Jimmy Lydon, teenage Hollywood actor of the 1940s who enjoyed a long career in mostly low-budget films and television drama – obituary

Lydon gave Elizabeth Taylor her first screen kiss in Cynthia (1947) - Alamy
Lydon gave Elizabeth Taylor her first screen kiss in Cynthia (1947) - Alamy

Jimmy Lydon, who has died aged 98, enjoyed an assortment of male juvenile lead roles during the late 1940s, and is remembered particularly for giving Elizabeth Taylor her first screen kiss, in the 1947 romantic comedy Cynthia. “I was the junior-flyweight king of the B-pictures,” he said.

James Lydon was born in Harrington Park, New Jersey, on May 30 1923, the fifth of nine children, and was brought up in nearby Bergenfield. It was a difficult childhood, thanks to his domineering and alcoholic father, who in 1932 gave up his job, forcing the rest of the family to find work.

“Hollywood is a tough gig,” he said in 2010. “It’s particularly hard on children – I had to grow up fast. I wouldn’t recommend parents to push their youngsters that way.”

Young Jimmy made his way as a jobbing actor and bluffed his way on to Broadway in Western Waters (1937-38), set on a boat travelling down the Ohio River. He invented a string of other “successes”, and the producer Elsa Moses was hoodwinked into hiring him for one production. “My father lied daily,” Lydon later said. “I learnt from the pro.” The play, however, closed after one week.

Undaunted, he followed that with small roles in another short-lived Broadway show, Sunup to Sundown (in which his brother Ormond Lydon and the future film director Sidney Lumet, 13, also had bit parts), as well as the plays Prologue to Glory and The Happiest Days.

Lydon on the set of Henry Aldrich, Editor, 1942 - Alamy
Lydon on the set of Henry Aldrich, Editor, 1942 - Alamy

Moving out West, Lydon took a few minor parts in films before playing the young lead in Tom Brown’s School Days (1940), which featured acting royalty in Sir Cedric Hardwicke as Rugby School’s reforming headmaster Thomas Arnold. The reviews were good – especially for Hardwicke – though Lydon, according to one critic, was “believable and moving in the early portions, but too young for the final moments”.

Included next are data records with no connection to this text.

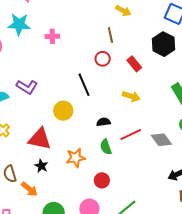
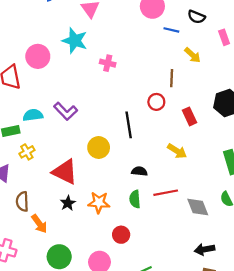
black star: (41, 166) -> (68, 203), moved

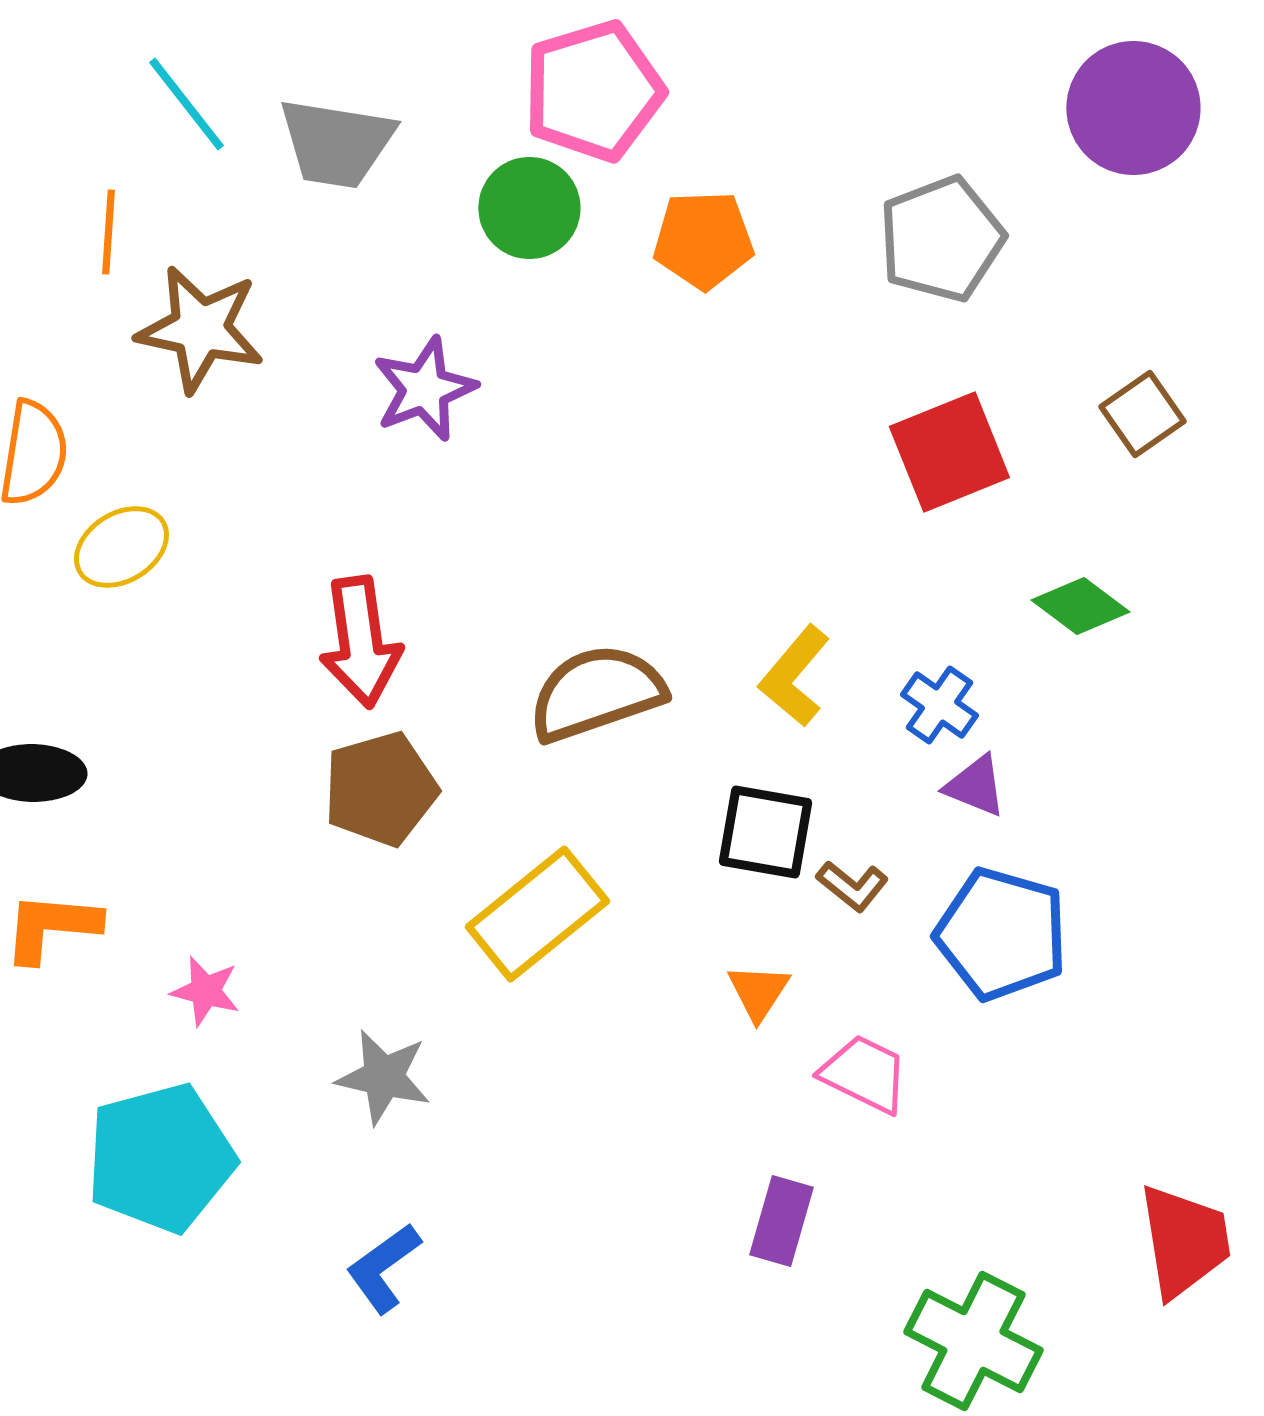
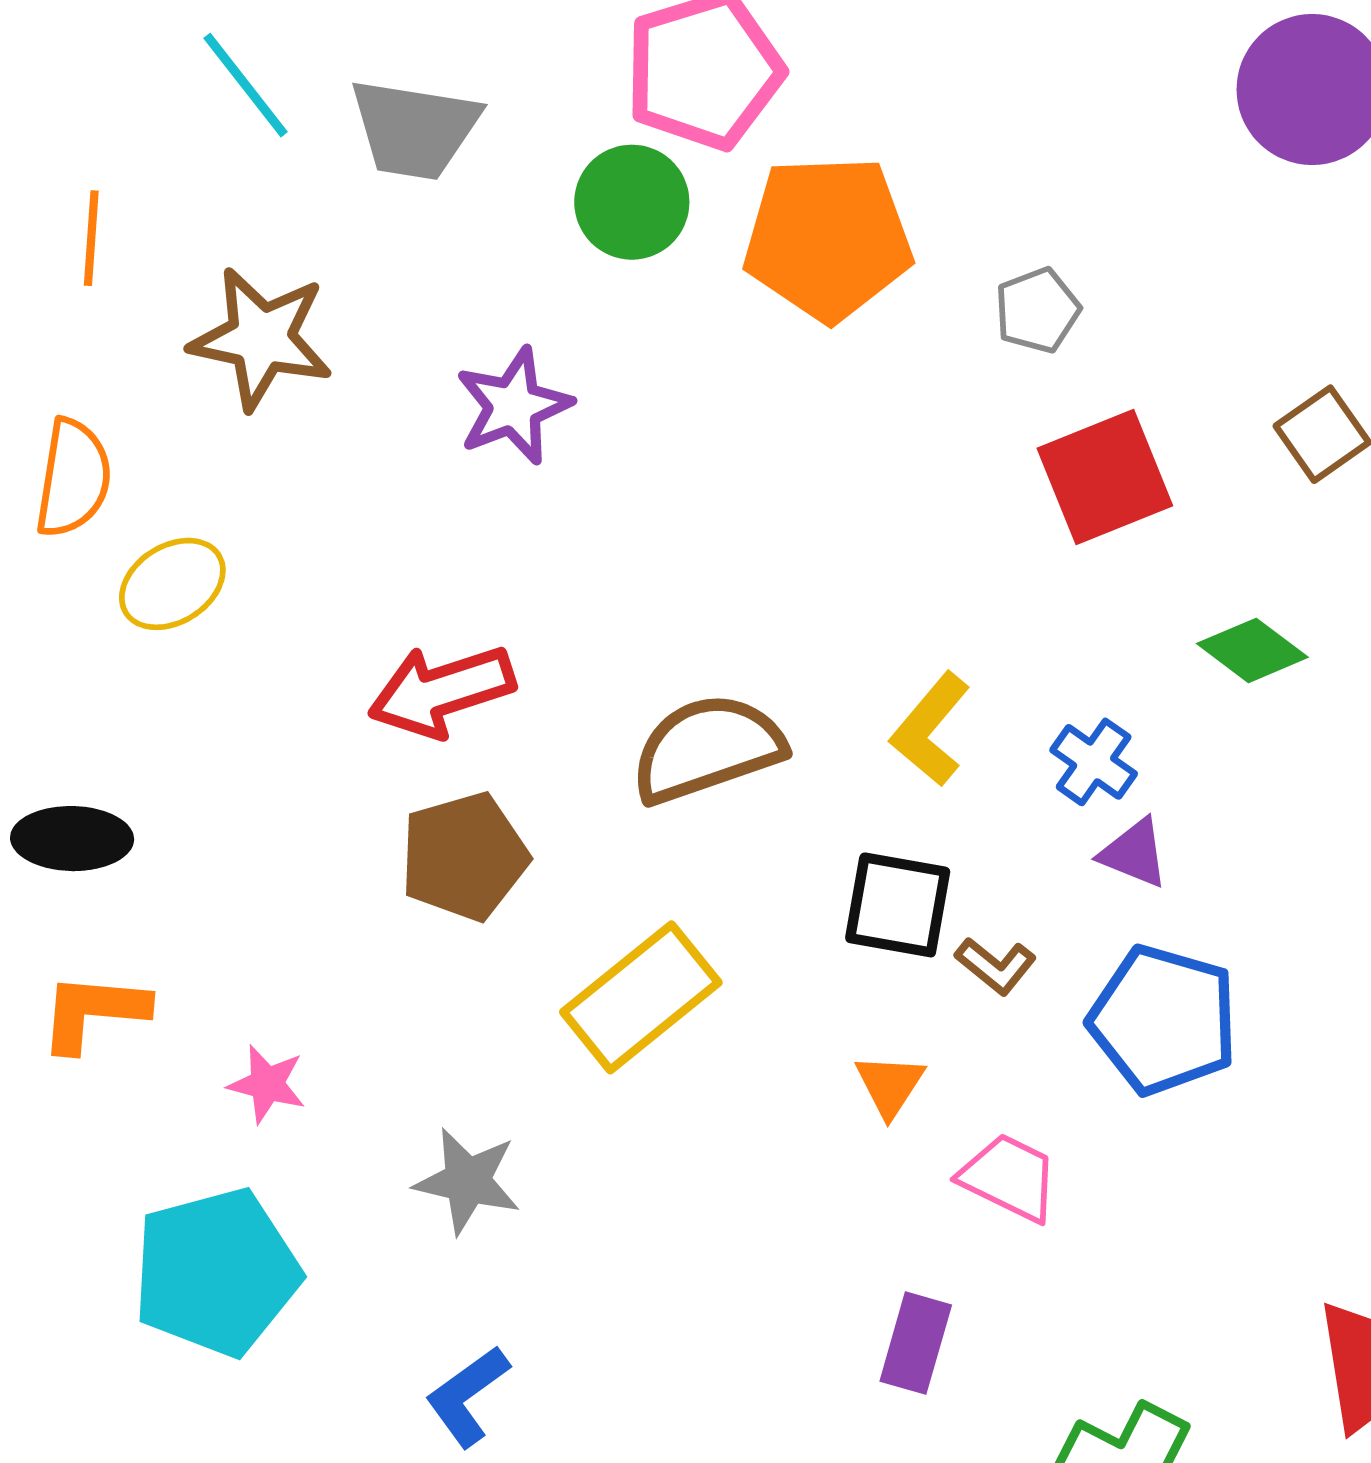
orange line: (108, 232) -> (91, 238), moved
gray pentagon: (941, 239) -> (1037, 310), moved, size x0.6
orange pentagon: (703, 240) -> (828, 238), size x1.5
red arrow: (360, 642) -> (442, 691), turned 80

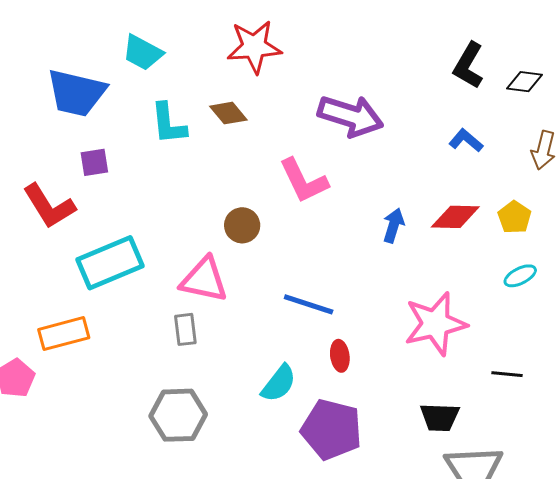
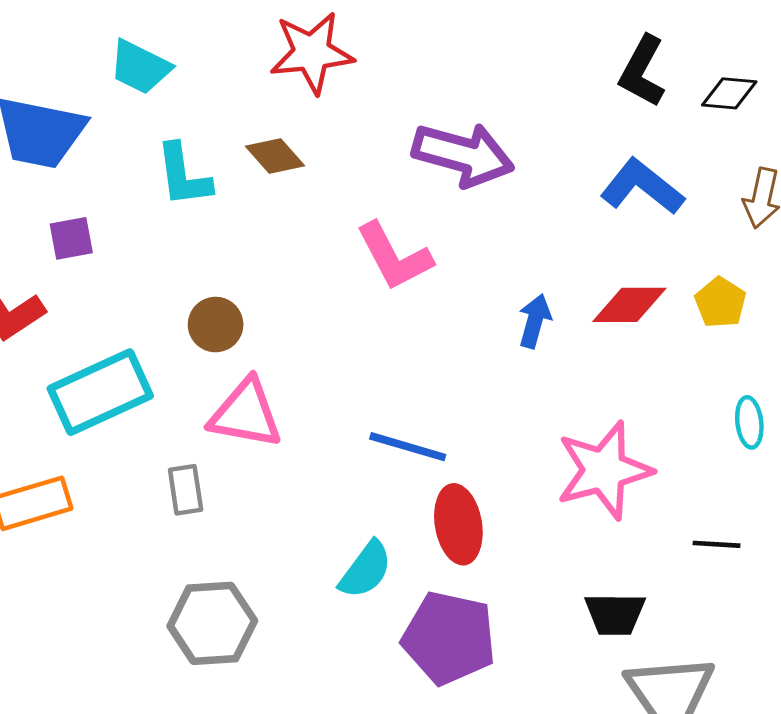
blue L-shape: (466, 140) -> (642, 187), size x1.6
brown circle: (242, 225) -> (216, 325), moved
cyan ellipse: (520, 276) -> (749, 422), moved, turned -68
gray rectangle: (185, 329) -> (186, 490), moved
red ellipse: (340, 356) -> (458, 524), size x1.6

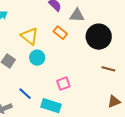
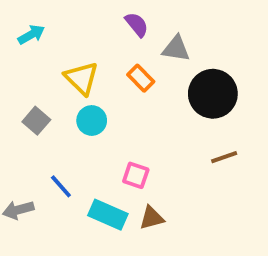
brown line: (108, 69) -> (224, 157), turned -40
pink square: (63, 84) -> (136, 175), turned 32
brown triangle: (114, 102) -> (152, 218), moved

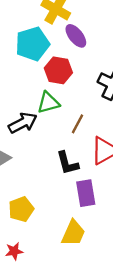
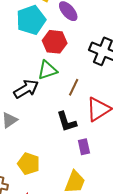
purple rectangle: (86, 193) -> (84, 147), size x0.7
yellow pentagon: (21, 209) -> (29, 164), turned -30

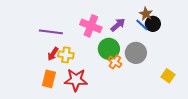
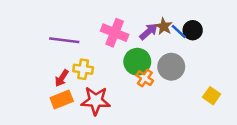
brown star: (146, 14) -> (164, 26), moved
red arrow: (53, 54) -> (62, 78), moved
orange rectangle: (49, 79) -> (62, 99), turned 54

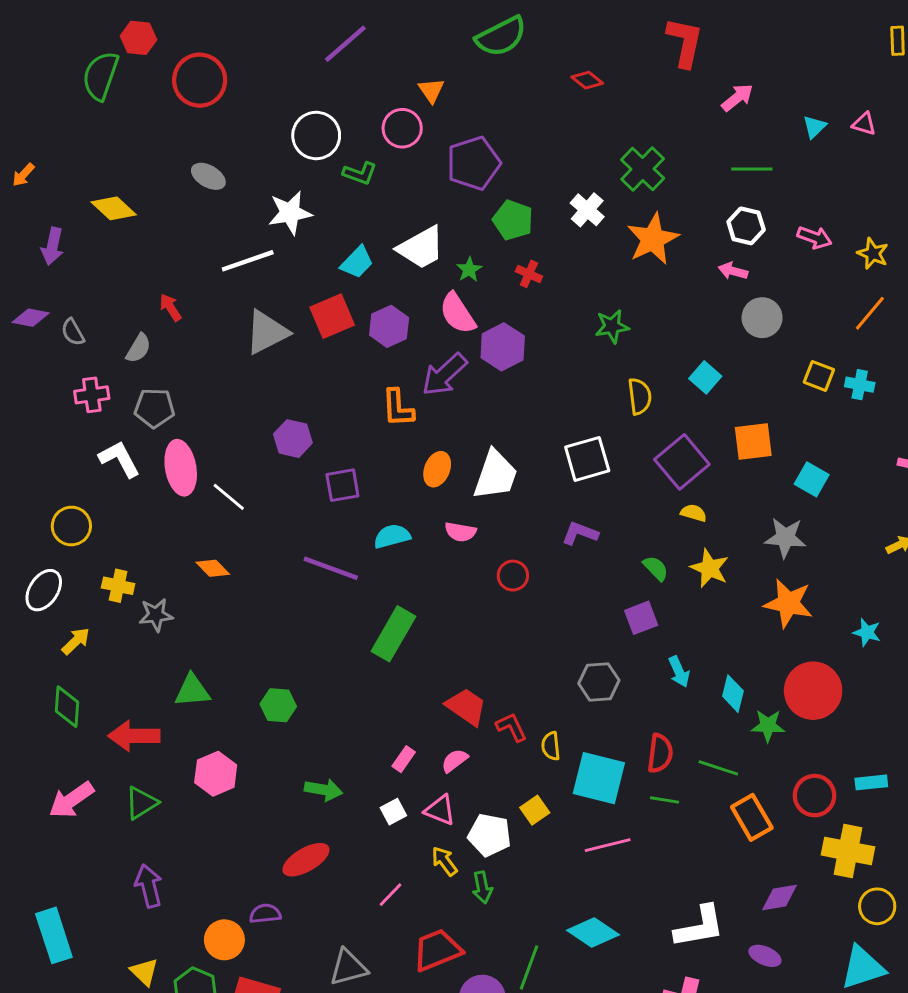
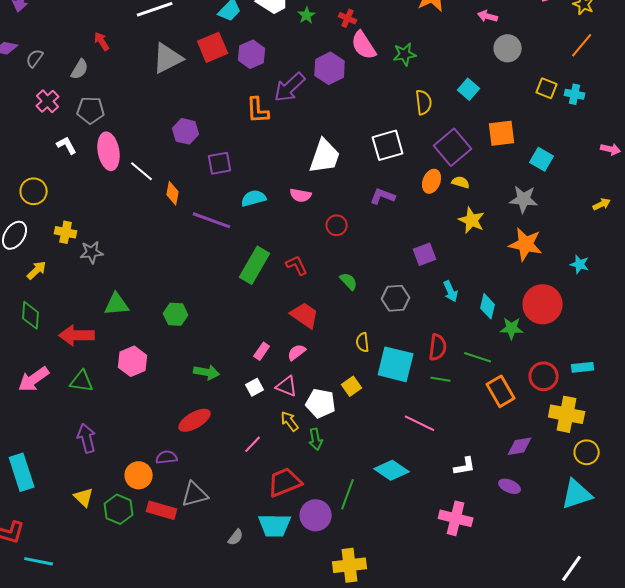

He then took over from Jackie Cooper as the lead in nine instalments of the “Henry Aldrich” film series (1941-44), a screen spin-off from the radio sitcom The Aldrich Family about a mischievous teenager (played by Lydon) and his family.

The Henry Aldrich films were a spinoff from a long-running radio sitcom - Hulton Archive/Getty
The Henry Aldrich films were a spinoff from a long-running radio sitcom - Hulton Archive/Getty

He combined these with supporting roles in Cadets on Parade and My Best Gal in 1942 and, in 1944, the morale-boosting short The Road to Victory, featuring Cary Grant, Bing Crosby and Frank Sinatra.

Signing with Republic in 1944, the following year Lydon had his first adult lead role in the low-cost noir thriller Strange Illusion and supported the identical Wilde twins, Lee and Lyn, in the comedy Twice Blessed.

In the immediate post-war years he played a Yale-bound student in Life with Father – enjoying another screen romance with Elizabeth Taylor – then appeared in The Time of Your Life with James Cagney and, in 1953, Island in the Sky with John Wayne. In 1949 and 1950 he and Janet Waldo voiced the lead characters in the radio adaptation of the comic strip Young Love.

Lydon also served on the board of the Screen Actors Guild in the 1940s and was instrumental in creating a pension scheme for actors.

He made a smooth transition to the small screen, appearing as a newlywed in the first CBS soap opera The First Hundred Years (1951-52) – performed live – and he appeared in prime-time series such as Maverick, Colt .45, The Twilight Zone, The Untouchables, Dr Kildare, Wagon Train, Space Ranger – and 77 Sunset Strip, on which he was also an associate producer.

With Olive Stacey on the CBS TV soap opera The First Hundred Years
With Olive Stacey on the CBS TV soap opera The First Hundred Years

He undertook production duties on several other series, as well as directing a 1977 episode of The Six Million Dollar Man. He continued to have guest spots throughout the 1970s and 1980s, his final acting credit coming in the hospital drama series St Elsewhere in 1987.

Jimmy Lydon married, first, Patricia Pernetti in 1945. They were soon divorced, and in 1952 he married Betty Lou Nedell. She predeceased him by two months, and he is survived by their two daughters.